Quotidiens de référence
Les médias, avec 60 000 salariés, restent un des autres points forts historiques de Hambourg. “Durant l’occupation britannique, la liberté d’expression en général, et de la presse en particulier, a été encouragée, d’où la création de nombreux quotidiens et magazines”, explique Nadja Zimmermann, spécialiste des médias à la Handelskammer.
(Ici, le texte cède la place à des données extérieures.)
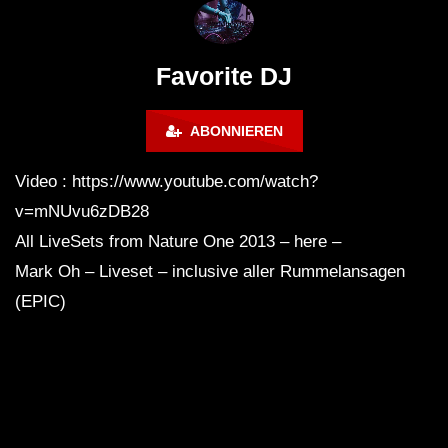
Lokeren Belgium (1996)
17.06.2013
Favorite DJ
ABONNIEREN
Video : https://www.youtube.com/watch?
v=mNUvu6zDB28
All LiveSets from Nature One 2013 – here –
Mark Oh – Liveset – inclusive aller Rummelansagen
(EPIC)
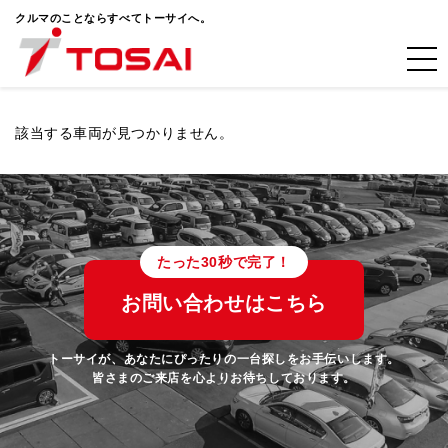
クルマのことならすべてトーサイへ。
該当する車両が見つかりません。
たった30秒で完了！
お問い合わせはこちら
トーサイが、あなたにぴったりの一台探しをお手伝いします。
皆さまのご来店を心よりお待ちしております。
C’est ainsi que sont nés, dans l’immédiat après-guerre, des titres comme die Zeit et die Welt (1946), der Spiegel (1947) ou Bild (1952), suivis par des chaînes de télévision comme ARD ou Tagesschau.
Ce poids n’est sans doute pas anodin dans le choix de Google de faire de Hambourg son siège en Allemagne. D’autant que la présence des médias a accéléré le développement de secteurs parallèles, comme les technologies de l’information et de la communication ou la publicité. “Hambourg est aussi un moteur de l’industrie créative”, continue Nadja Zimmermann, “avec environ 1 400 entreprises qui emploient entre 80 000 et 100 000 personnes”. La communication et la publicité représentent ainsi 51 % des entreprises média, l’édition et les groupes de presse 16 %.
En plus des domaines “classiques”, les médias digitaux et l’innovation s’assurent une place de choix. Achim Quinke, directeur de l’agence de publicité Quinke Network, est le fondateur de “gamecity:Hamburg”, entité créée au début des années 2000 avec pour objectif de soutenir un domaine alors encore balbutiant : les jeux en ligne. “C’était une façon de donner de la visibilité et du poids aux entreprises qui se développaient dans ce domaine en les rassemblant autour d’un site internet”, explique-t-il.
Aujourd’hui, sur les 11 000 emplois dans le domaine du jeu en ligne en Allemagne, plus de 4 000 sont basés à Hambourg. “C’est l’une des premières villes allemandes à s’être intéressées à Internet”, poursuit Achim Quinke, “les grands studios emploient jusqu’à vingt nationalités, car il faut non seulement traduire, mais aussi adapter ces jeux selon les pays. Ce qui crée une dynamique internationale importante”.
Depuis bientôt cinq ans, une “Master Class” consacrée aux jeux a été lancée dans une école d’ingénieurs et la branche connaît une augmentation de 15 % d’emplois par an. D’autres secteurs ont aussi le vent en poupe comme les sciences de la vie, les nanotechnologies, l’énergie verte. Quant à la recherche, Hambourg y consacre 2 % de son PIB. La ville est d’ailleurs le troisième Land en matière de dépôt de brevets après le Bade-Wurtemberg et la Bavière, avec un total de 905 brevets en 2010.
Culturelle et alternative
Alors, même si, sur la liste des villes d’Allemagne les plus citées, Berlin arrive toujours en tête suivie de près par Munich, Hambourg, sans aucun doute, mérite qu’on s’y intéresse. Du quartier alternatif de Karolinenviertel aux boutiques chics de Neuer Wall en passant par la Wexstraße où fleurissent les cafés bobos, du Kunstmeile – le Triangle d’or des musées – à l’opéra où se créent les fameux ballets contemporains de John Neumeier, Hambourg bouge. D’ici 2014, 18 nouveaux hôtels devraient ouvrir, soit près de 3 250 chambres supplémentaires. En 2012, la cité hanséatique est même parvenue à s’élever au rang de 10e ville la plus visitée d’Europe, détrônant même Amsterdam. “C’est l’une des rares villes de cette liste à ne pas être une capitale ! Cependant, le problème est la rareté des vols directs vers l’Amérique du Nord et l’Asie, alors même que la Chine est son premier partenaire commercial non-européen”, explique Guido Neumann, directeur de la communication pour Hamburg Tourismus.
En attendant un aéroport mieux connecté, Hambourg mise une fois de plus sur un atout que ne possède aucune autre grande ville d’Allemagne : l’accès par la mer. En 2004, 600 000 personnes ont assisté depuis les quais de Hafen City au passage du Queen Mary 2. De ce très visible engouement est né un projet, puis une réalité : faire de Hambourg un haut lieu des croisières en mer du Nord. Un nouveau terminal devrait voir le jour à Hafen City, mais déjà 400 000 passagers transitent chaque année par la ville hanséatique. “L’objectif est d’attirer de plus en plus de croisiéristes internationaux, afin de leur faire découvrir Hambourg avant Berlin”, conclut Guido Neumann. Avec un marché qui augmente de 30 % par an depuis 2010, et qui s’est tout simplement multiplié par 10 en l’espace de 10 ans, il semblerait bien que l’avenir de Hambourg se joue sur l’eau. Encore et toujours.